→ Exercise requirements
For this exercise, restate word for word only the lines from the one containing "left hip: (383, 238)" through the last line below. Pictures do not get copied.

Dataset entries

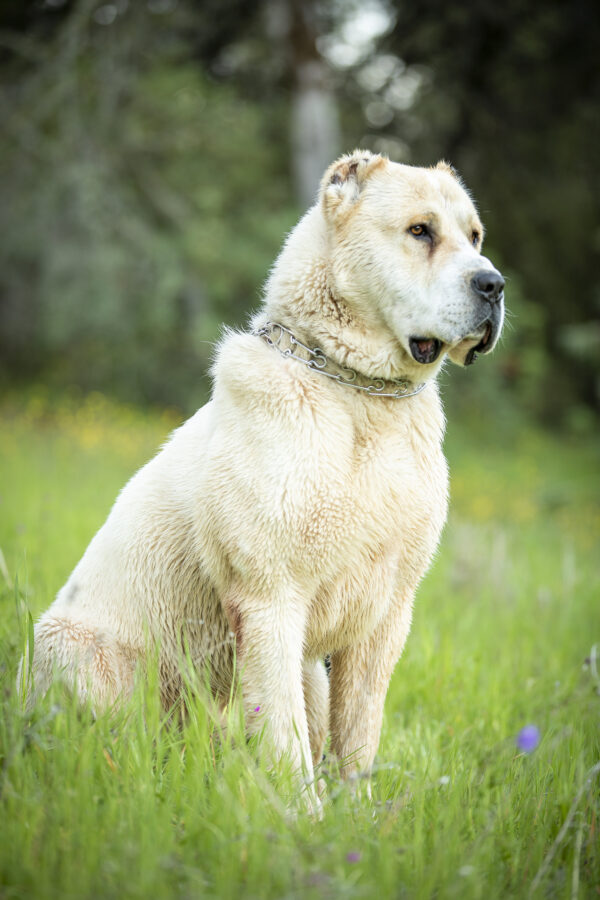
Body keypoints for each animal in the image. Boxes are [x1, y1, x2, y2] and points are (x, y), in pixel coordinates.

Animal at [21, 151, 504, 812]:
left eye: (475, 237)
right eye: (420, 231)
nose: (494, 285)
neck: (360, 396)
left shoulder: (386, 615)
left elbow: (359, 733)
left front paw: (357, 821)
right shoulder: (269, 599)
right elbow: (282, 733)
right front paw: (304, 821)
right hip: (73, 648)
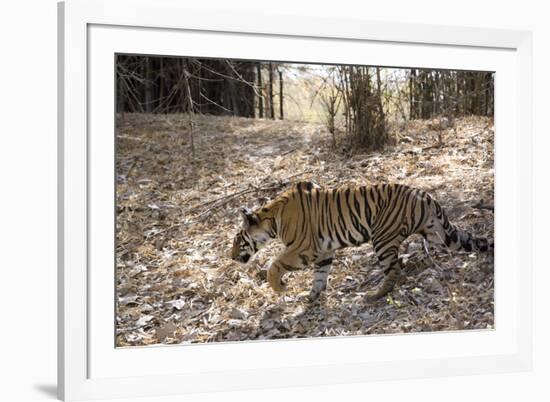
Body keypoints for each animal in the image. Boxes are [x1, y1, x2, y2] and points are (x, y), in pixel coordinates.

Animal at [231, 181, 494, 302]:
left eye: (237, 240)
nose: (231, 257)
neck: (272, 220)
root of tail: (426, 195)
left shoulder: (303, 248)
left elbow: (274, 265)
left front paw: (281, 287)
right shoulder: (324, 251)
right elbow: (320, 275)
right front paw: (313, 296)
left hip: (383, 238)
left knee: (394, 269)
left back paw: (374, 295)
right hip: (439, 233)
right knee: (470, 241)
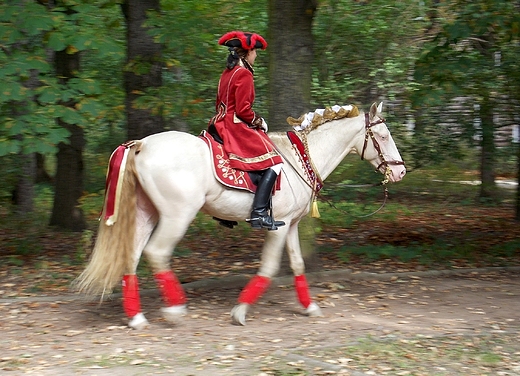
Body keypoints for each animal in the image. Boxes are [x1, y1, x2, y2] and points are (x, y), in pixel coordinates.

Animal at [74, 102, 406, 328]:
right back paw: (175, 309)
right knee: (157, 252)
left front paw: (309, 306)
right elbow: (269, 268)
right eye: (383, 135)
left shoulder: (291, 224)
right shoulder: (278, 226)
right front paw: (240, 311)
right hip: (177, 216)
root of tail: (141, 144)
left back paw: (137, 317)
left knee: (132, 256)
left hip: (146, 213)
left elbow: (298, 264)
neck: (299, 158)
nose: (401, 171)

→ Solution to this problem
left hip: (383, 238)
left knee: (394, 269)
left back paw: (374, 295)
right hip: (439, 233)
right knee: (470, 241)
Body keypoints for each animal in the image. Boxes are [x1, y1, x2, y2] and points are (x, y), in pixel coordinates.

Animal at [74, 102, 406, 328]:
right back paw: (175, 309)
right knee: (157, 252)
left front paw: (309, 306)
right elbow: (269, 268)
right eye: (383, 135)
left shoulder: (291, 224)
right shoulder: (278, 226)
right front paw: (240, 311)
right hip: (177, 216)
root of tail: (141, 144)
left back paw: (137, 317)
left knee: (132, 256)
left hip: (146, 213)
left elbow: (298, 264)
neck: (299, 158)
nose: (401, 171)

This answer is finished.